Pirati dei
Caraibi
– Gli eredi del mare
Il
Prigioniero
L'ultimo
raggio di sole di quell'ennesima giornata scomparve sotto la
superficie del mare. Dalla sottile fessura tra le assi della nave
vide il cielo stingere dal rosso al viola al blu. Riuscì
persino ad
intravedere una stella, scompariva e ricompariva a ritmo col rollio
della nave.
Da
quanti giorni era in quella cella? Aveva perso il conto al terzo,
forse al quarto. Là sotto ogni giorno era uguale all'altro,
specialmente quando le nubi si addensavano in cielo, dandogli un
permanente colorito grigio tetro. Nè poteva prendere come
riferimento l'ora del pranzo, perché il pranzo, o meglio, il
suo
unico pasto, poteva arrivare a qualsiasi ora.
Gente
senza regole, i pirati, e senza un briciolo di gratitudine. Era
grazie a lui se quella nave poteva ancora solcare i mari e la
gattabuia era stata la sua ricompensa. Gliel'avrebbero pagata, in un
modo o nell'altro.
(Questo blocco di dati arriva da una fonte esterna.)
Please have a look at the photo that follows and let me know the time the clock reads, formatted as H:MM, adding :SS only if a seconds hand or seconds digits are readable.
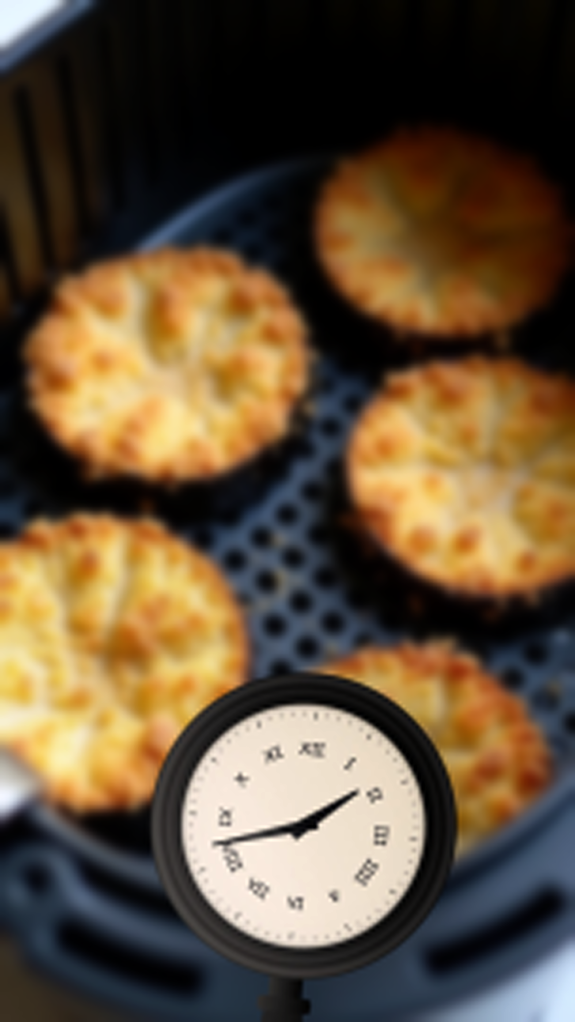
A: 1:42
Sarebbe uscito da lì e avrebbero fatto i
conti.
Dopotutto, lui era fondamentale
per la loro sopravvivenza.
Ma
non solo lui.
Gli
tornò in mente quel giorno, quando un nuovo mozzo era
arrivato sulla
nave. Dalla voce sembrava un ragazzino di massimo quattordici anni.
Era troppo acuta per un ragazzo più grande, forse troppo
acuta
persino per un ragazzo in generale.
Ma
non poteva essere altro che un giovane mozzo. Le sue istruzioni erano
state chiare, non doveva venire ai Caraibi.
I
passi sul ponte principale si fecero più frenetici e gli
ordini
iniziarono a riechieggiare per tutta la nave.
Due
parole giunsero distinte alle sue orecchie: Majesty e Charles.
Qualcosa
sarebbe cambiato quella notte.
Al
primo urlo della vedetta, Morgan saltò in piedi. Non poteva
aver
sentito male, nè aver sognato.
"La
Perla Nera! Dritta di prua!"
Charles
aveva mantenuto la sua promessa di raggiungere la nave prima
dell'alba.
Morgan
venne pervasa da una strana agitazione, un misto di terrore ed
emozione che le fece scorrere l'adrenalina a fiotti nelle vene. Senza
badare al fatto che era solo in sottoveste, si precipitò
fuori dalla
sua cabina giusto in tempo per incrociare Henry. Anche lui era stato
svegliato da quel trambusto, ma era riuscito a mettersi almeno un
paio di brache e una camicia. Morgan lo vide arrossire di fronte al
suo abbigliamento, ma non ci fece caso. Non c'era tempo per pensare
ai dettagli.
Insieme
uscirono in coperta, dove il via vai di marinai e soldati
impedì
loro di andare oltre la soglia della porta del castello di poppa.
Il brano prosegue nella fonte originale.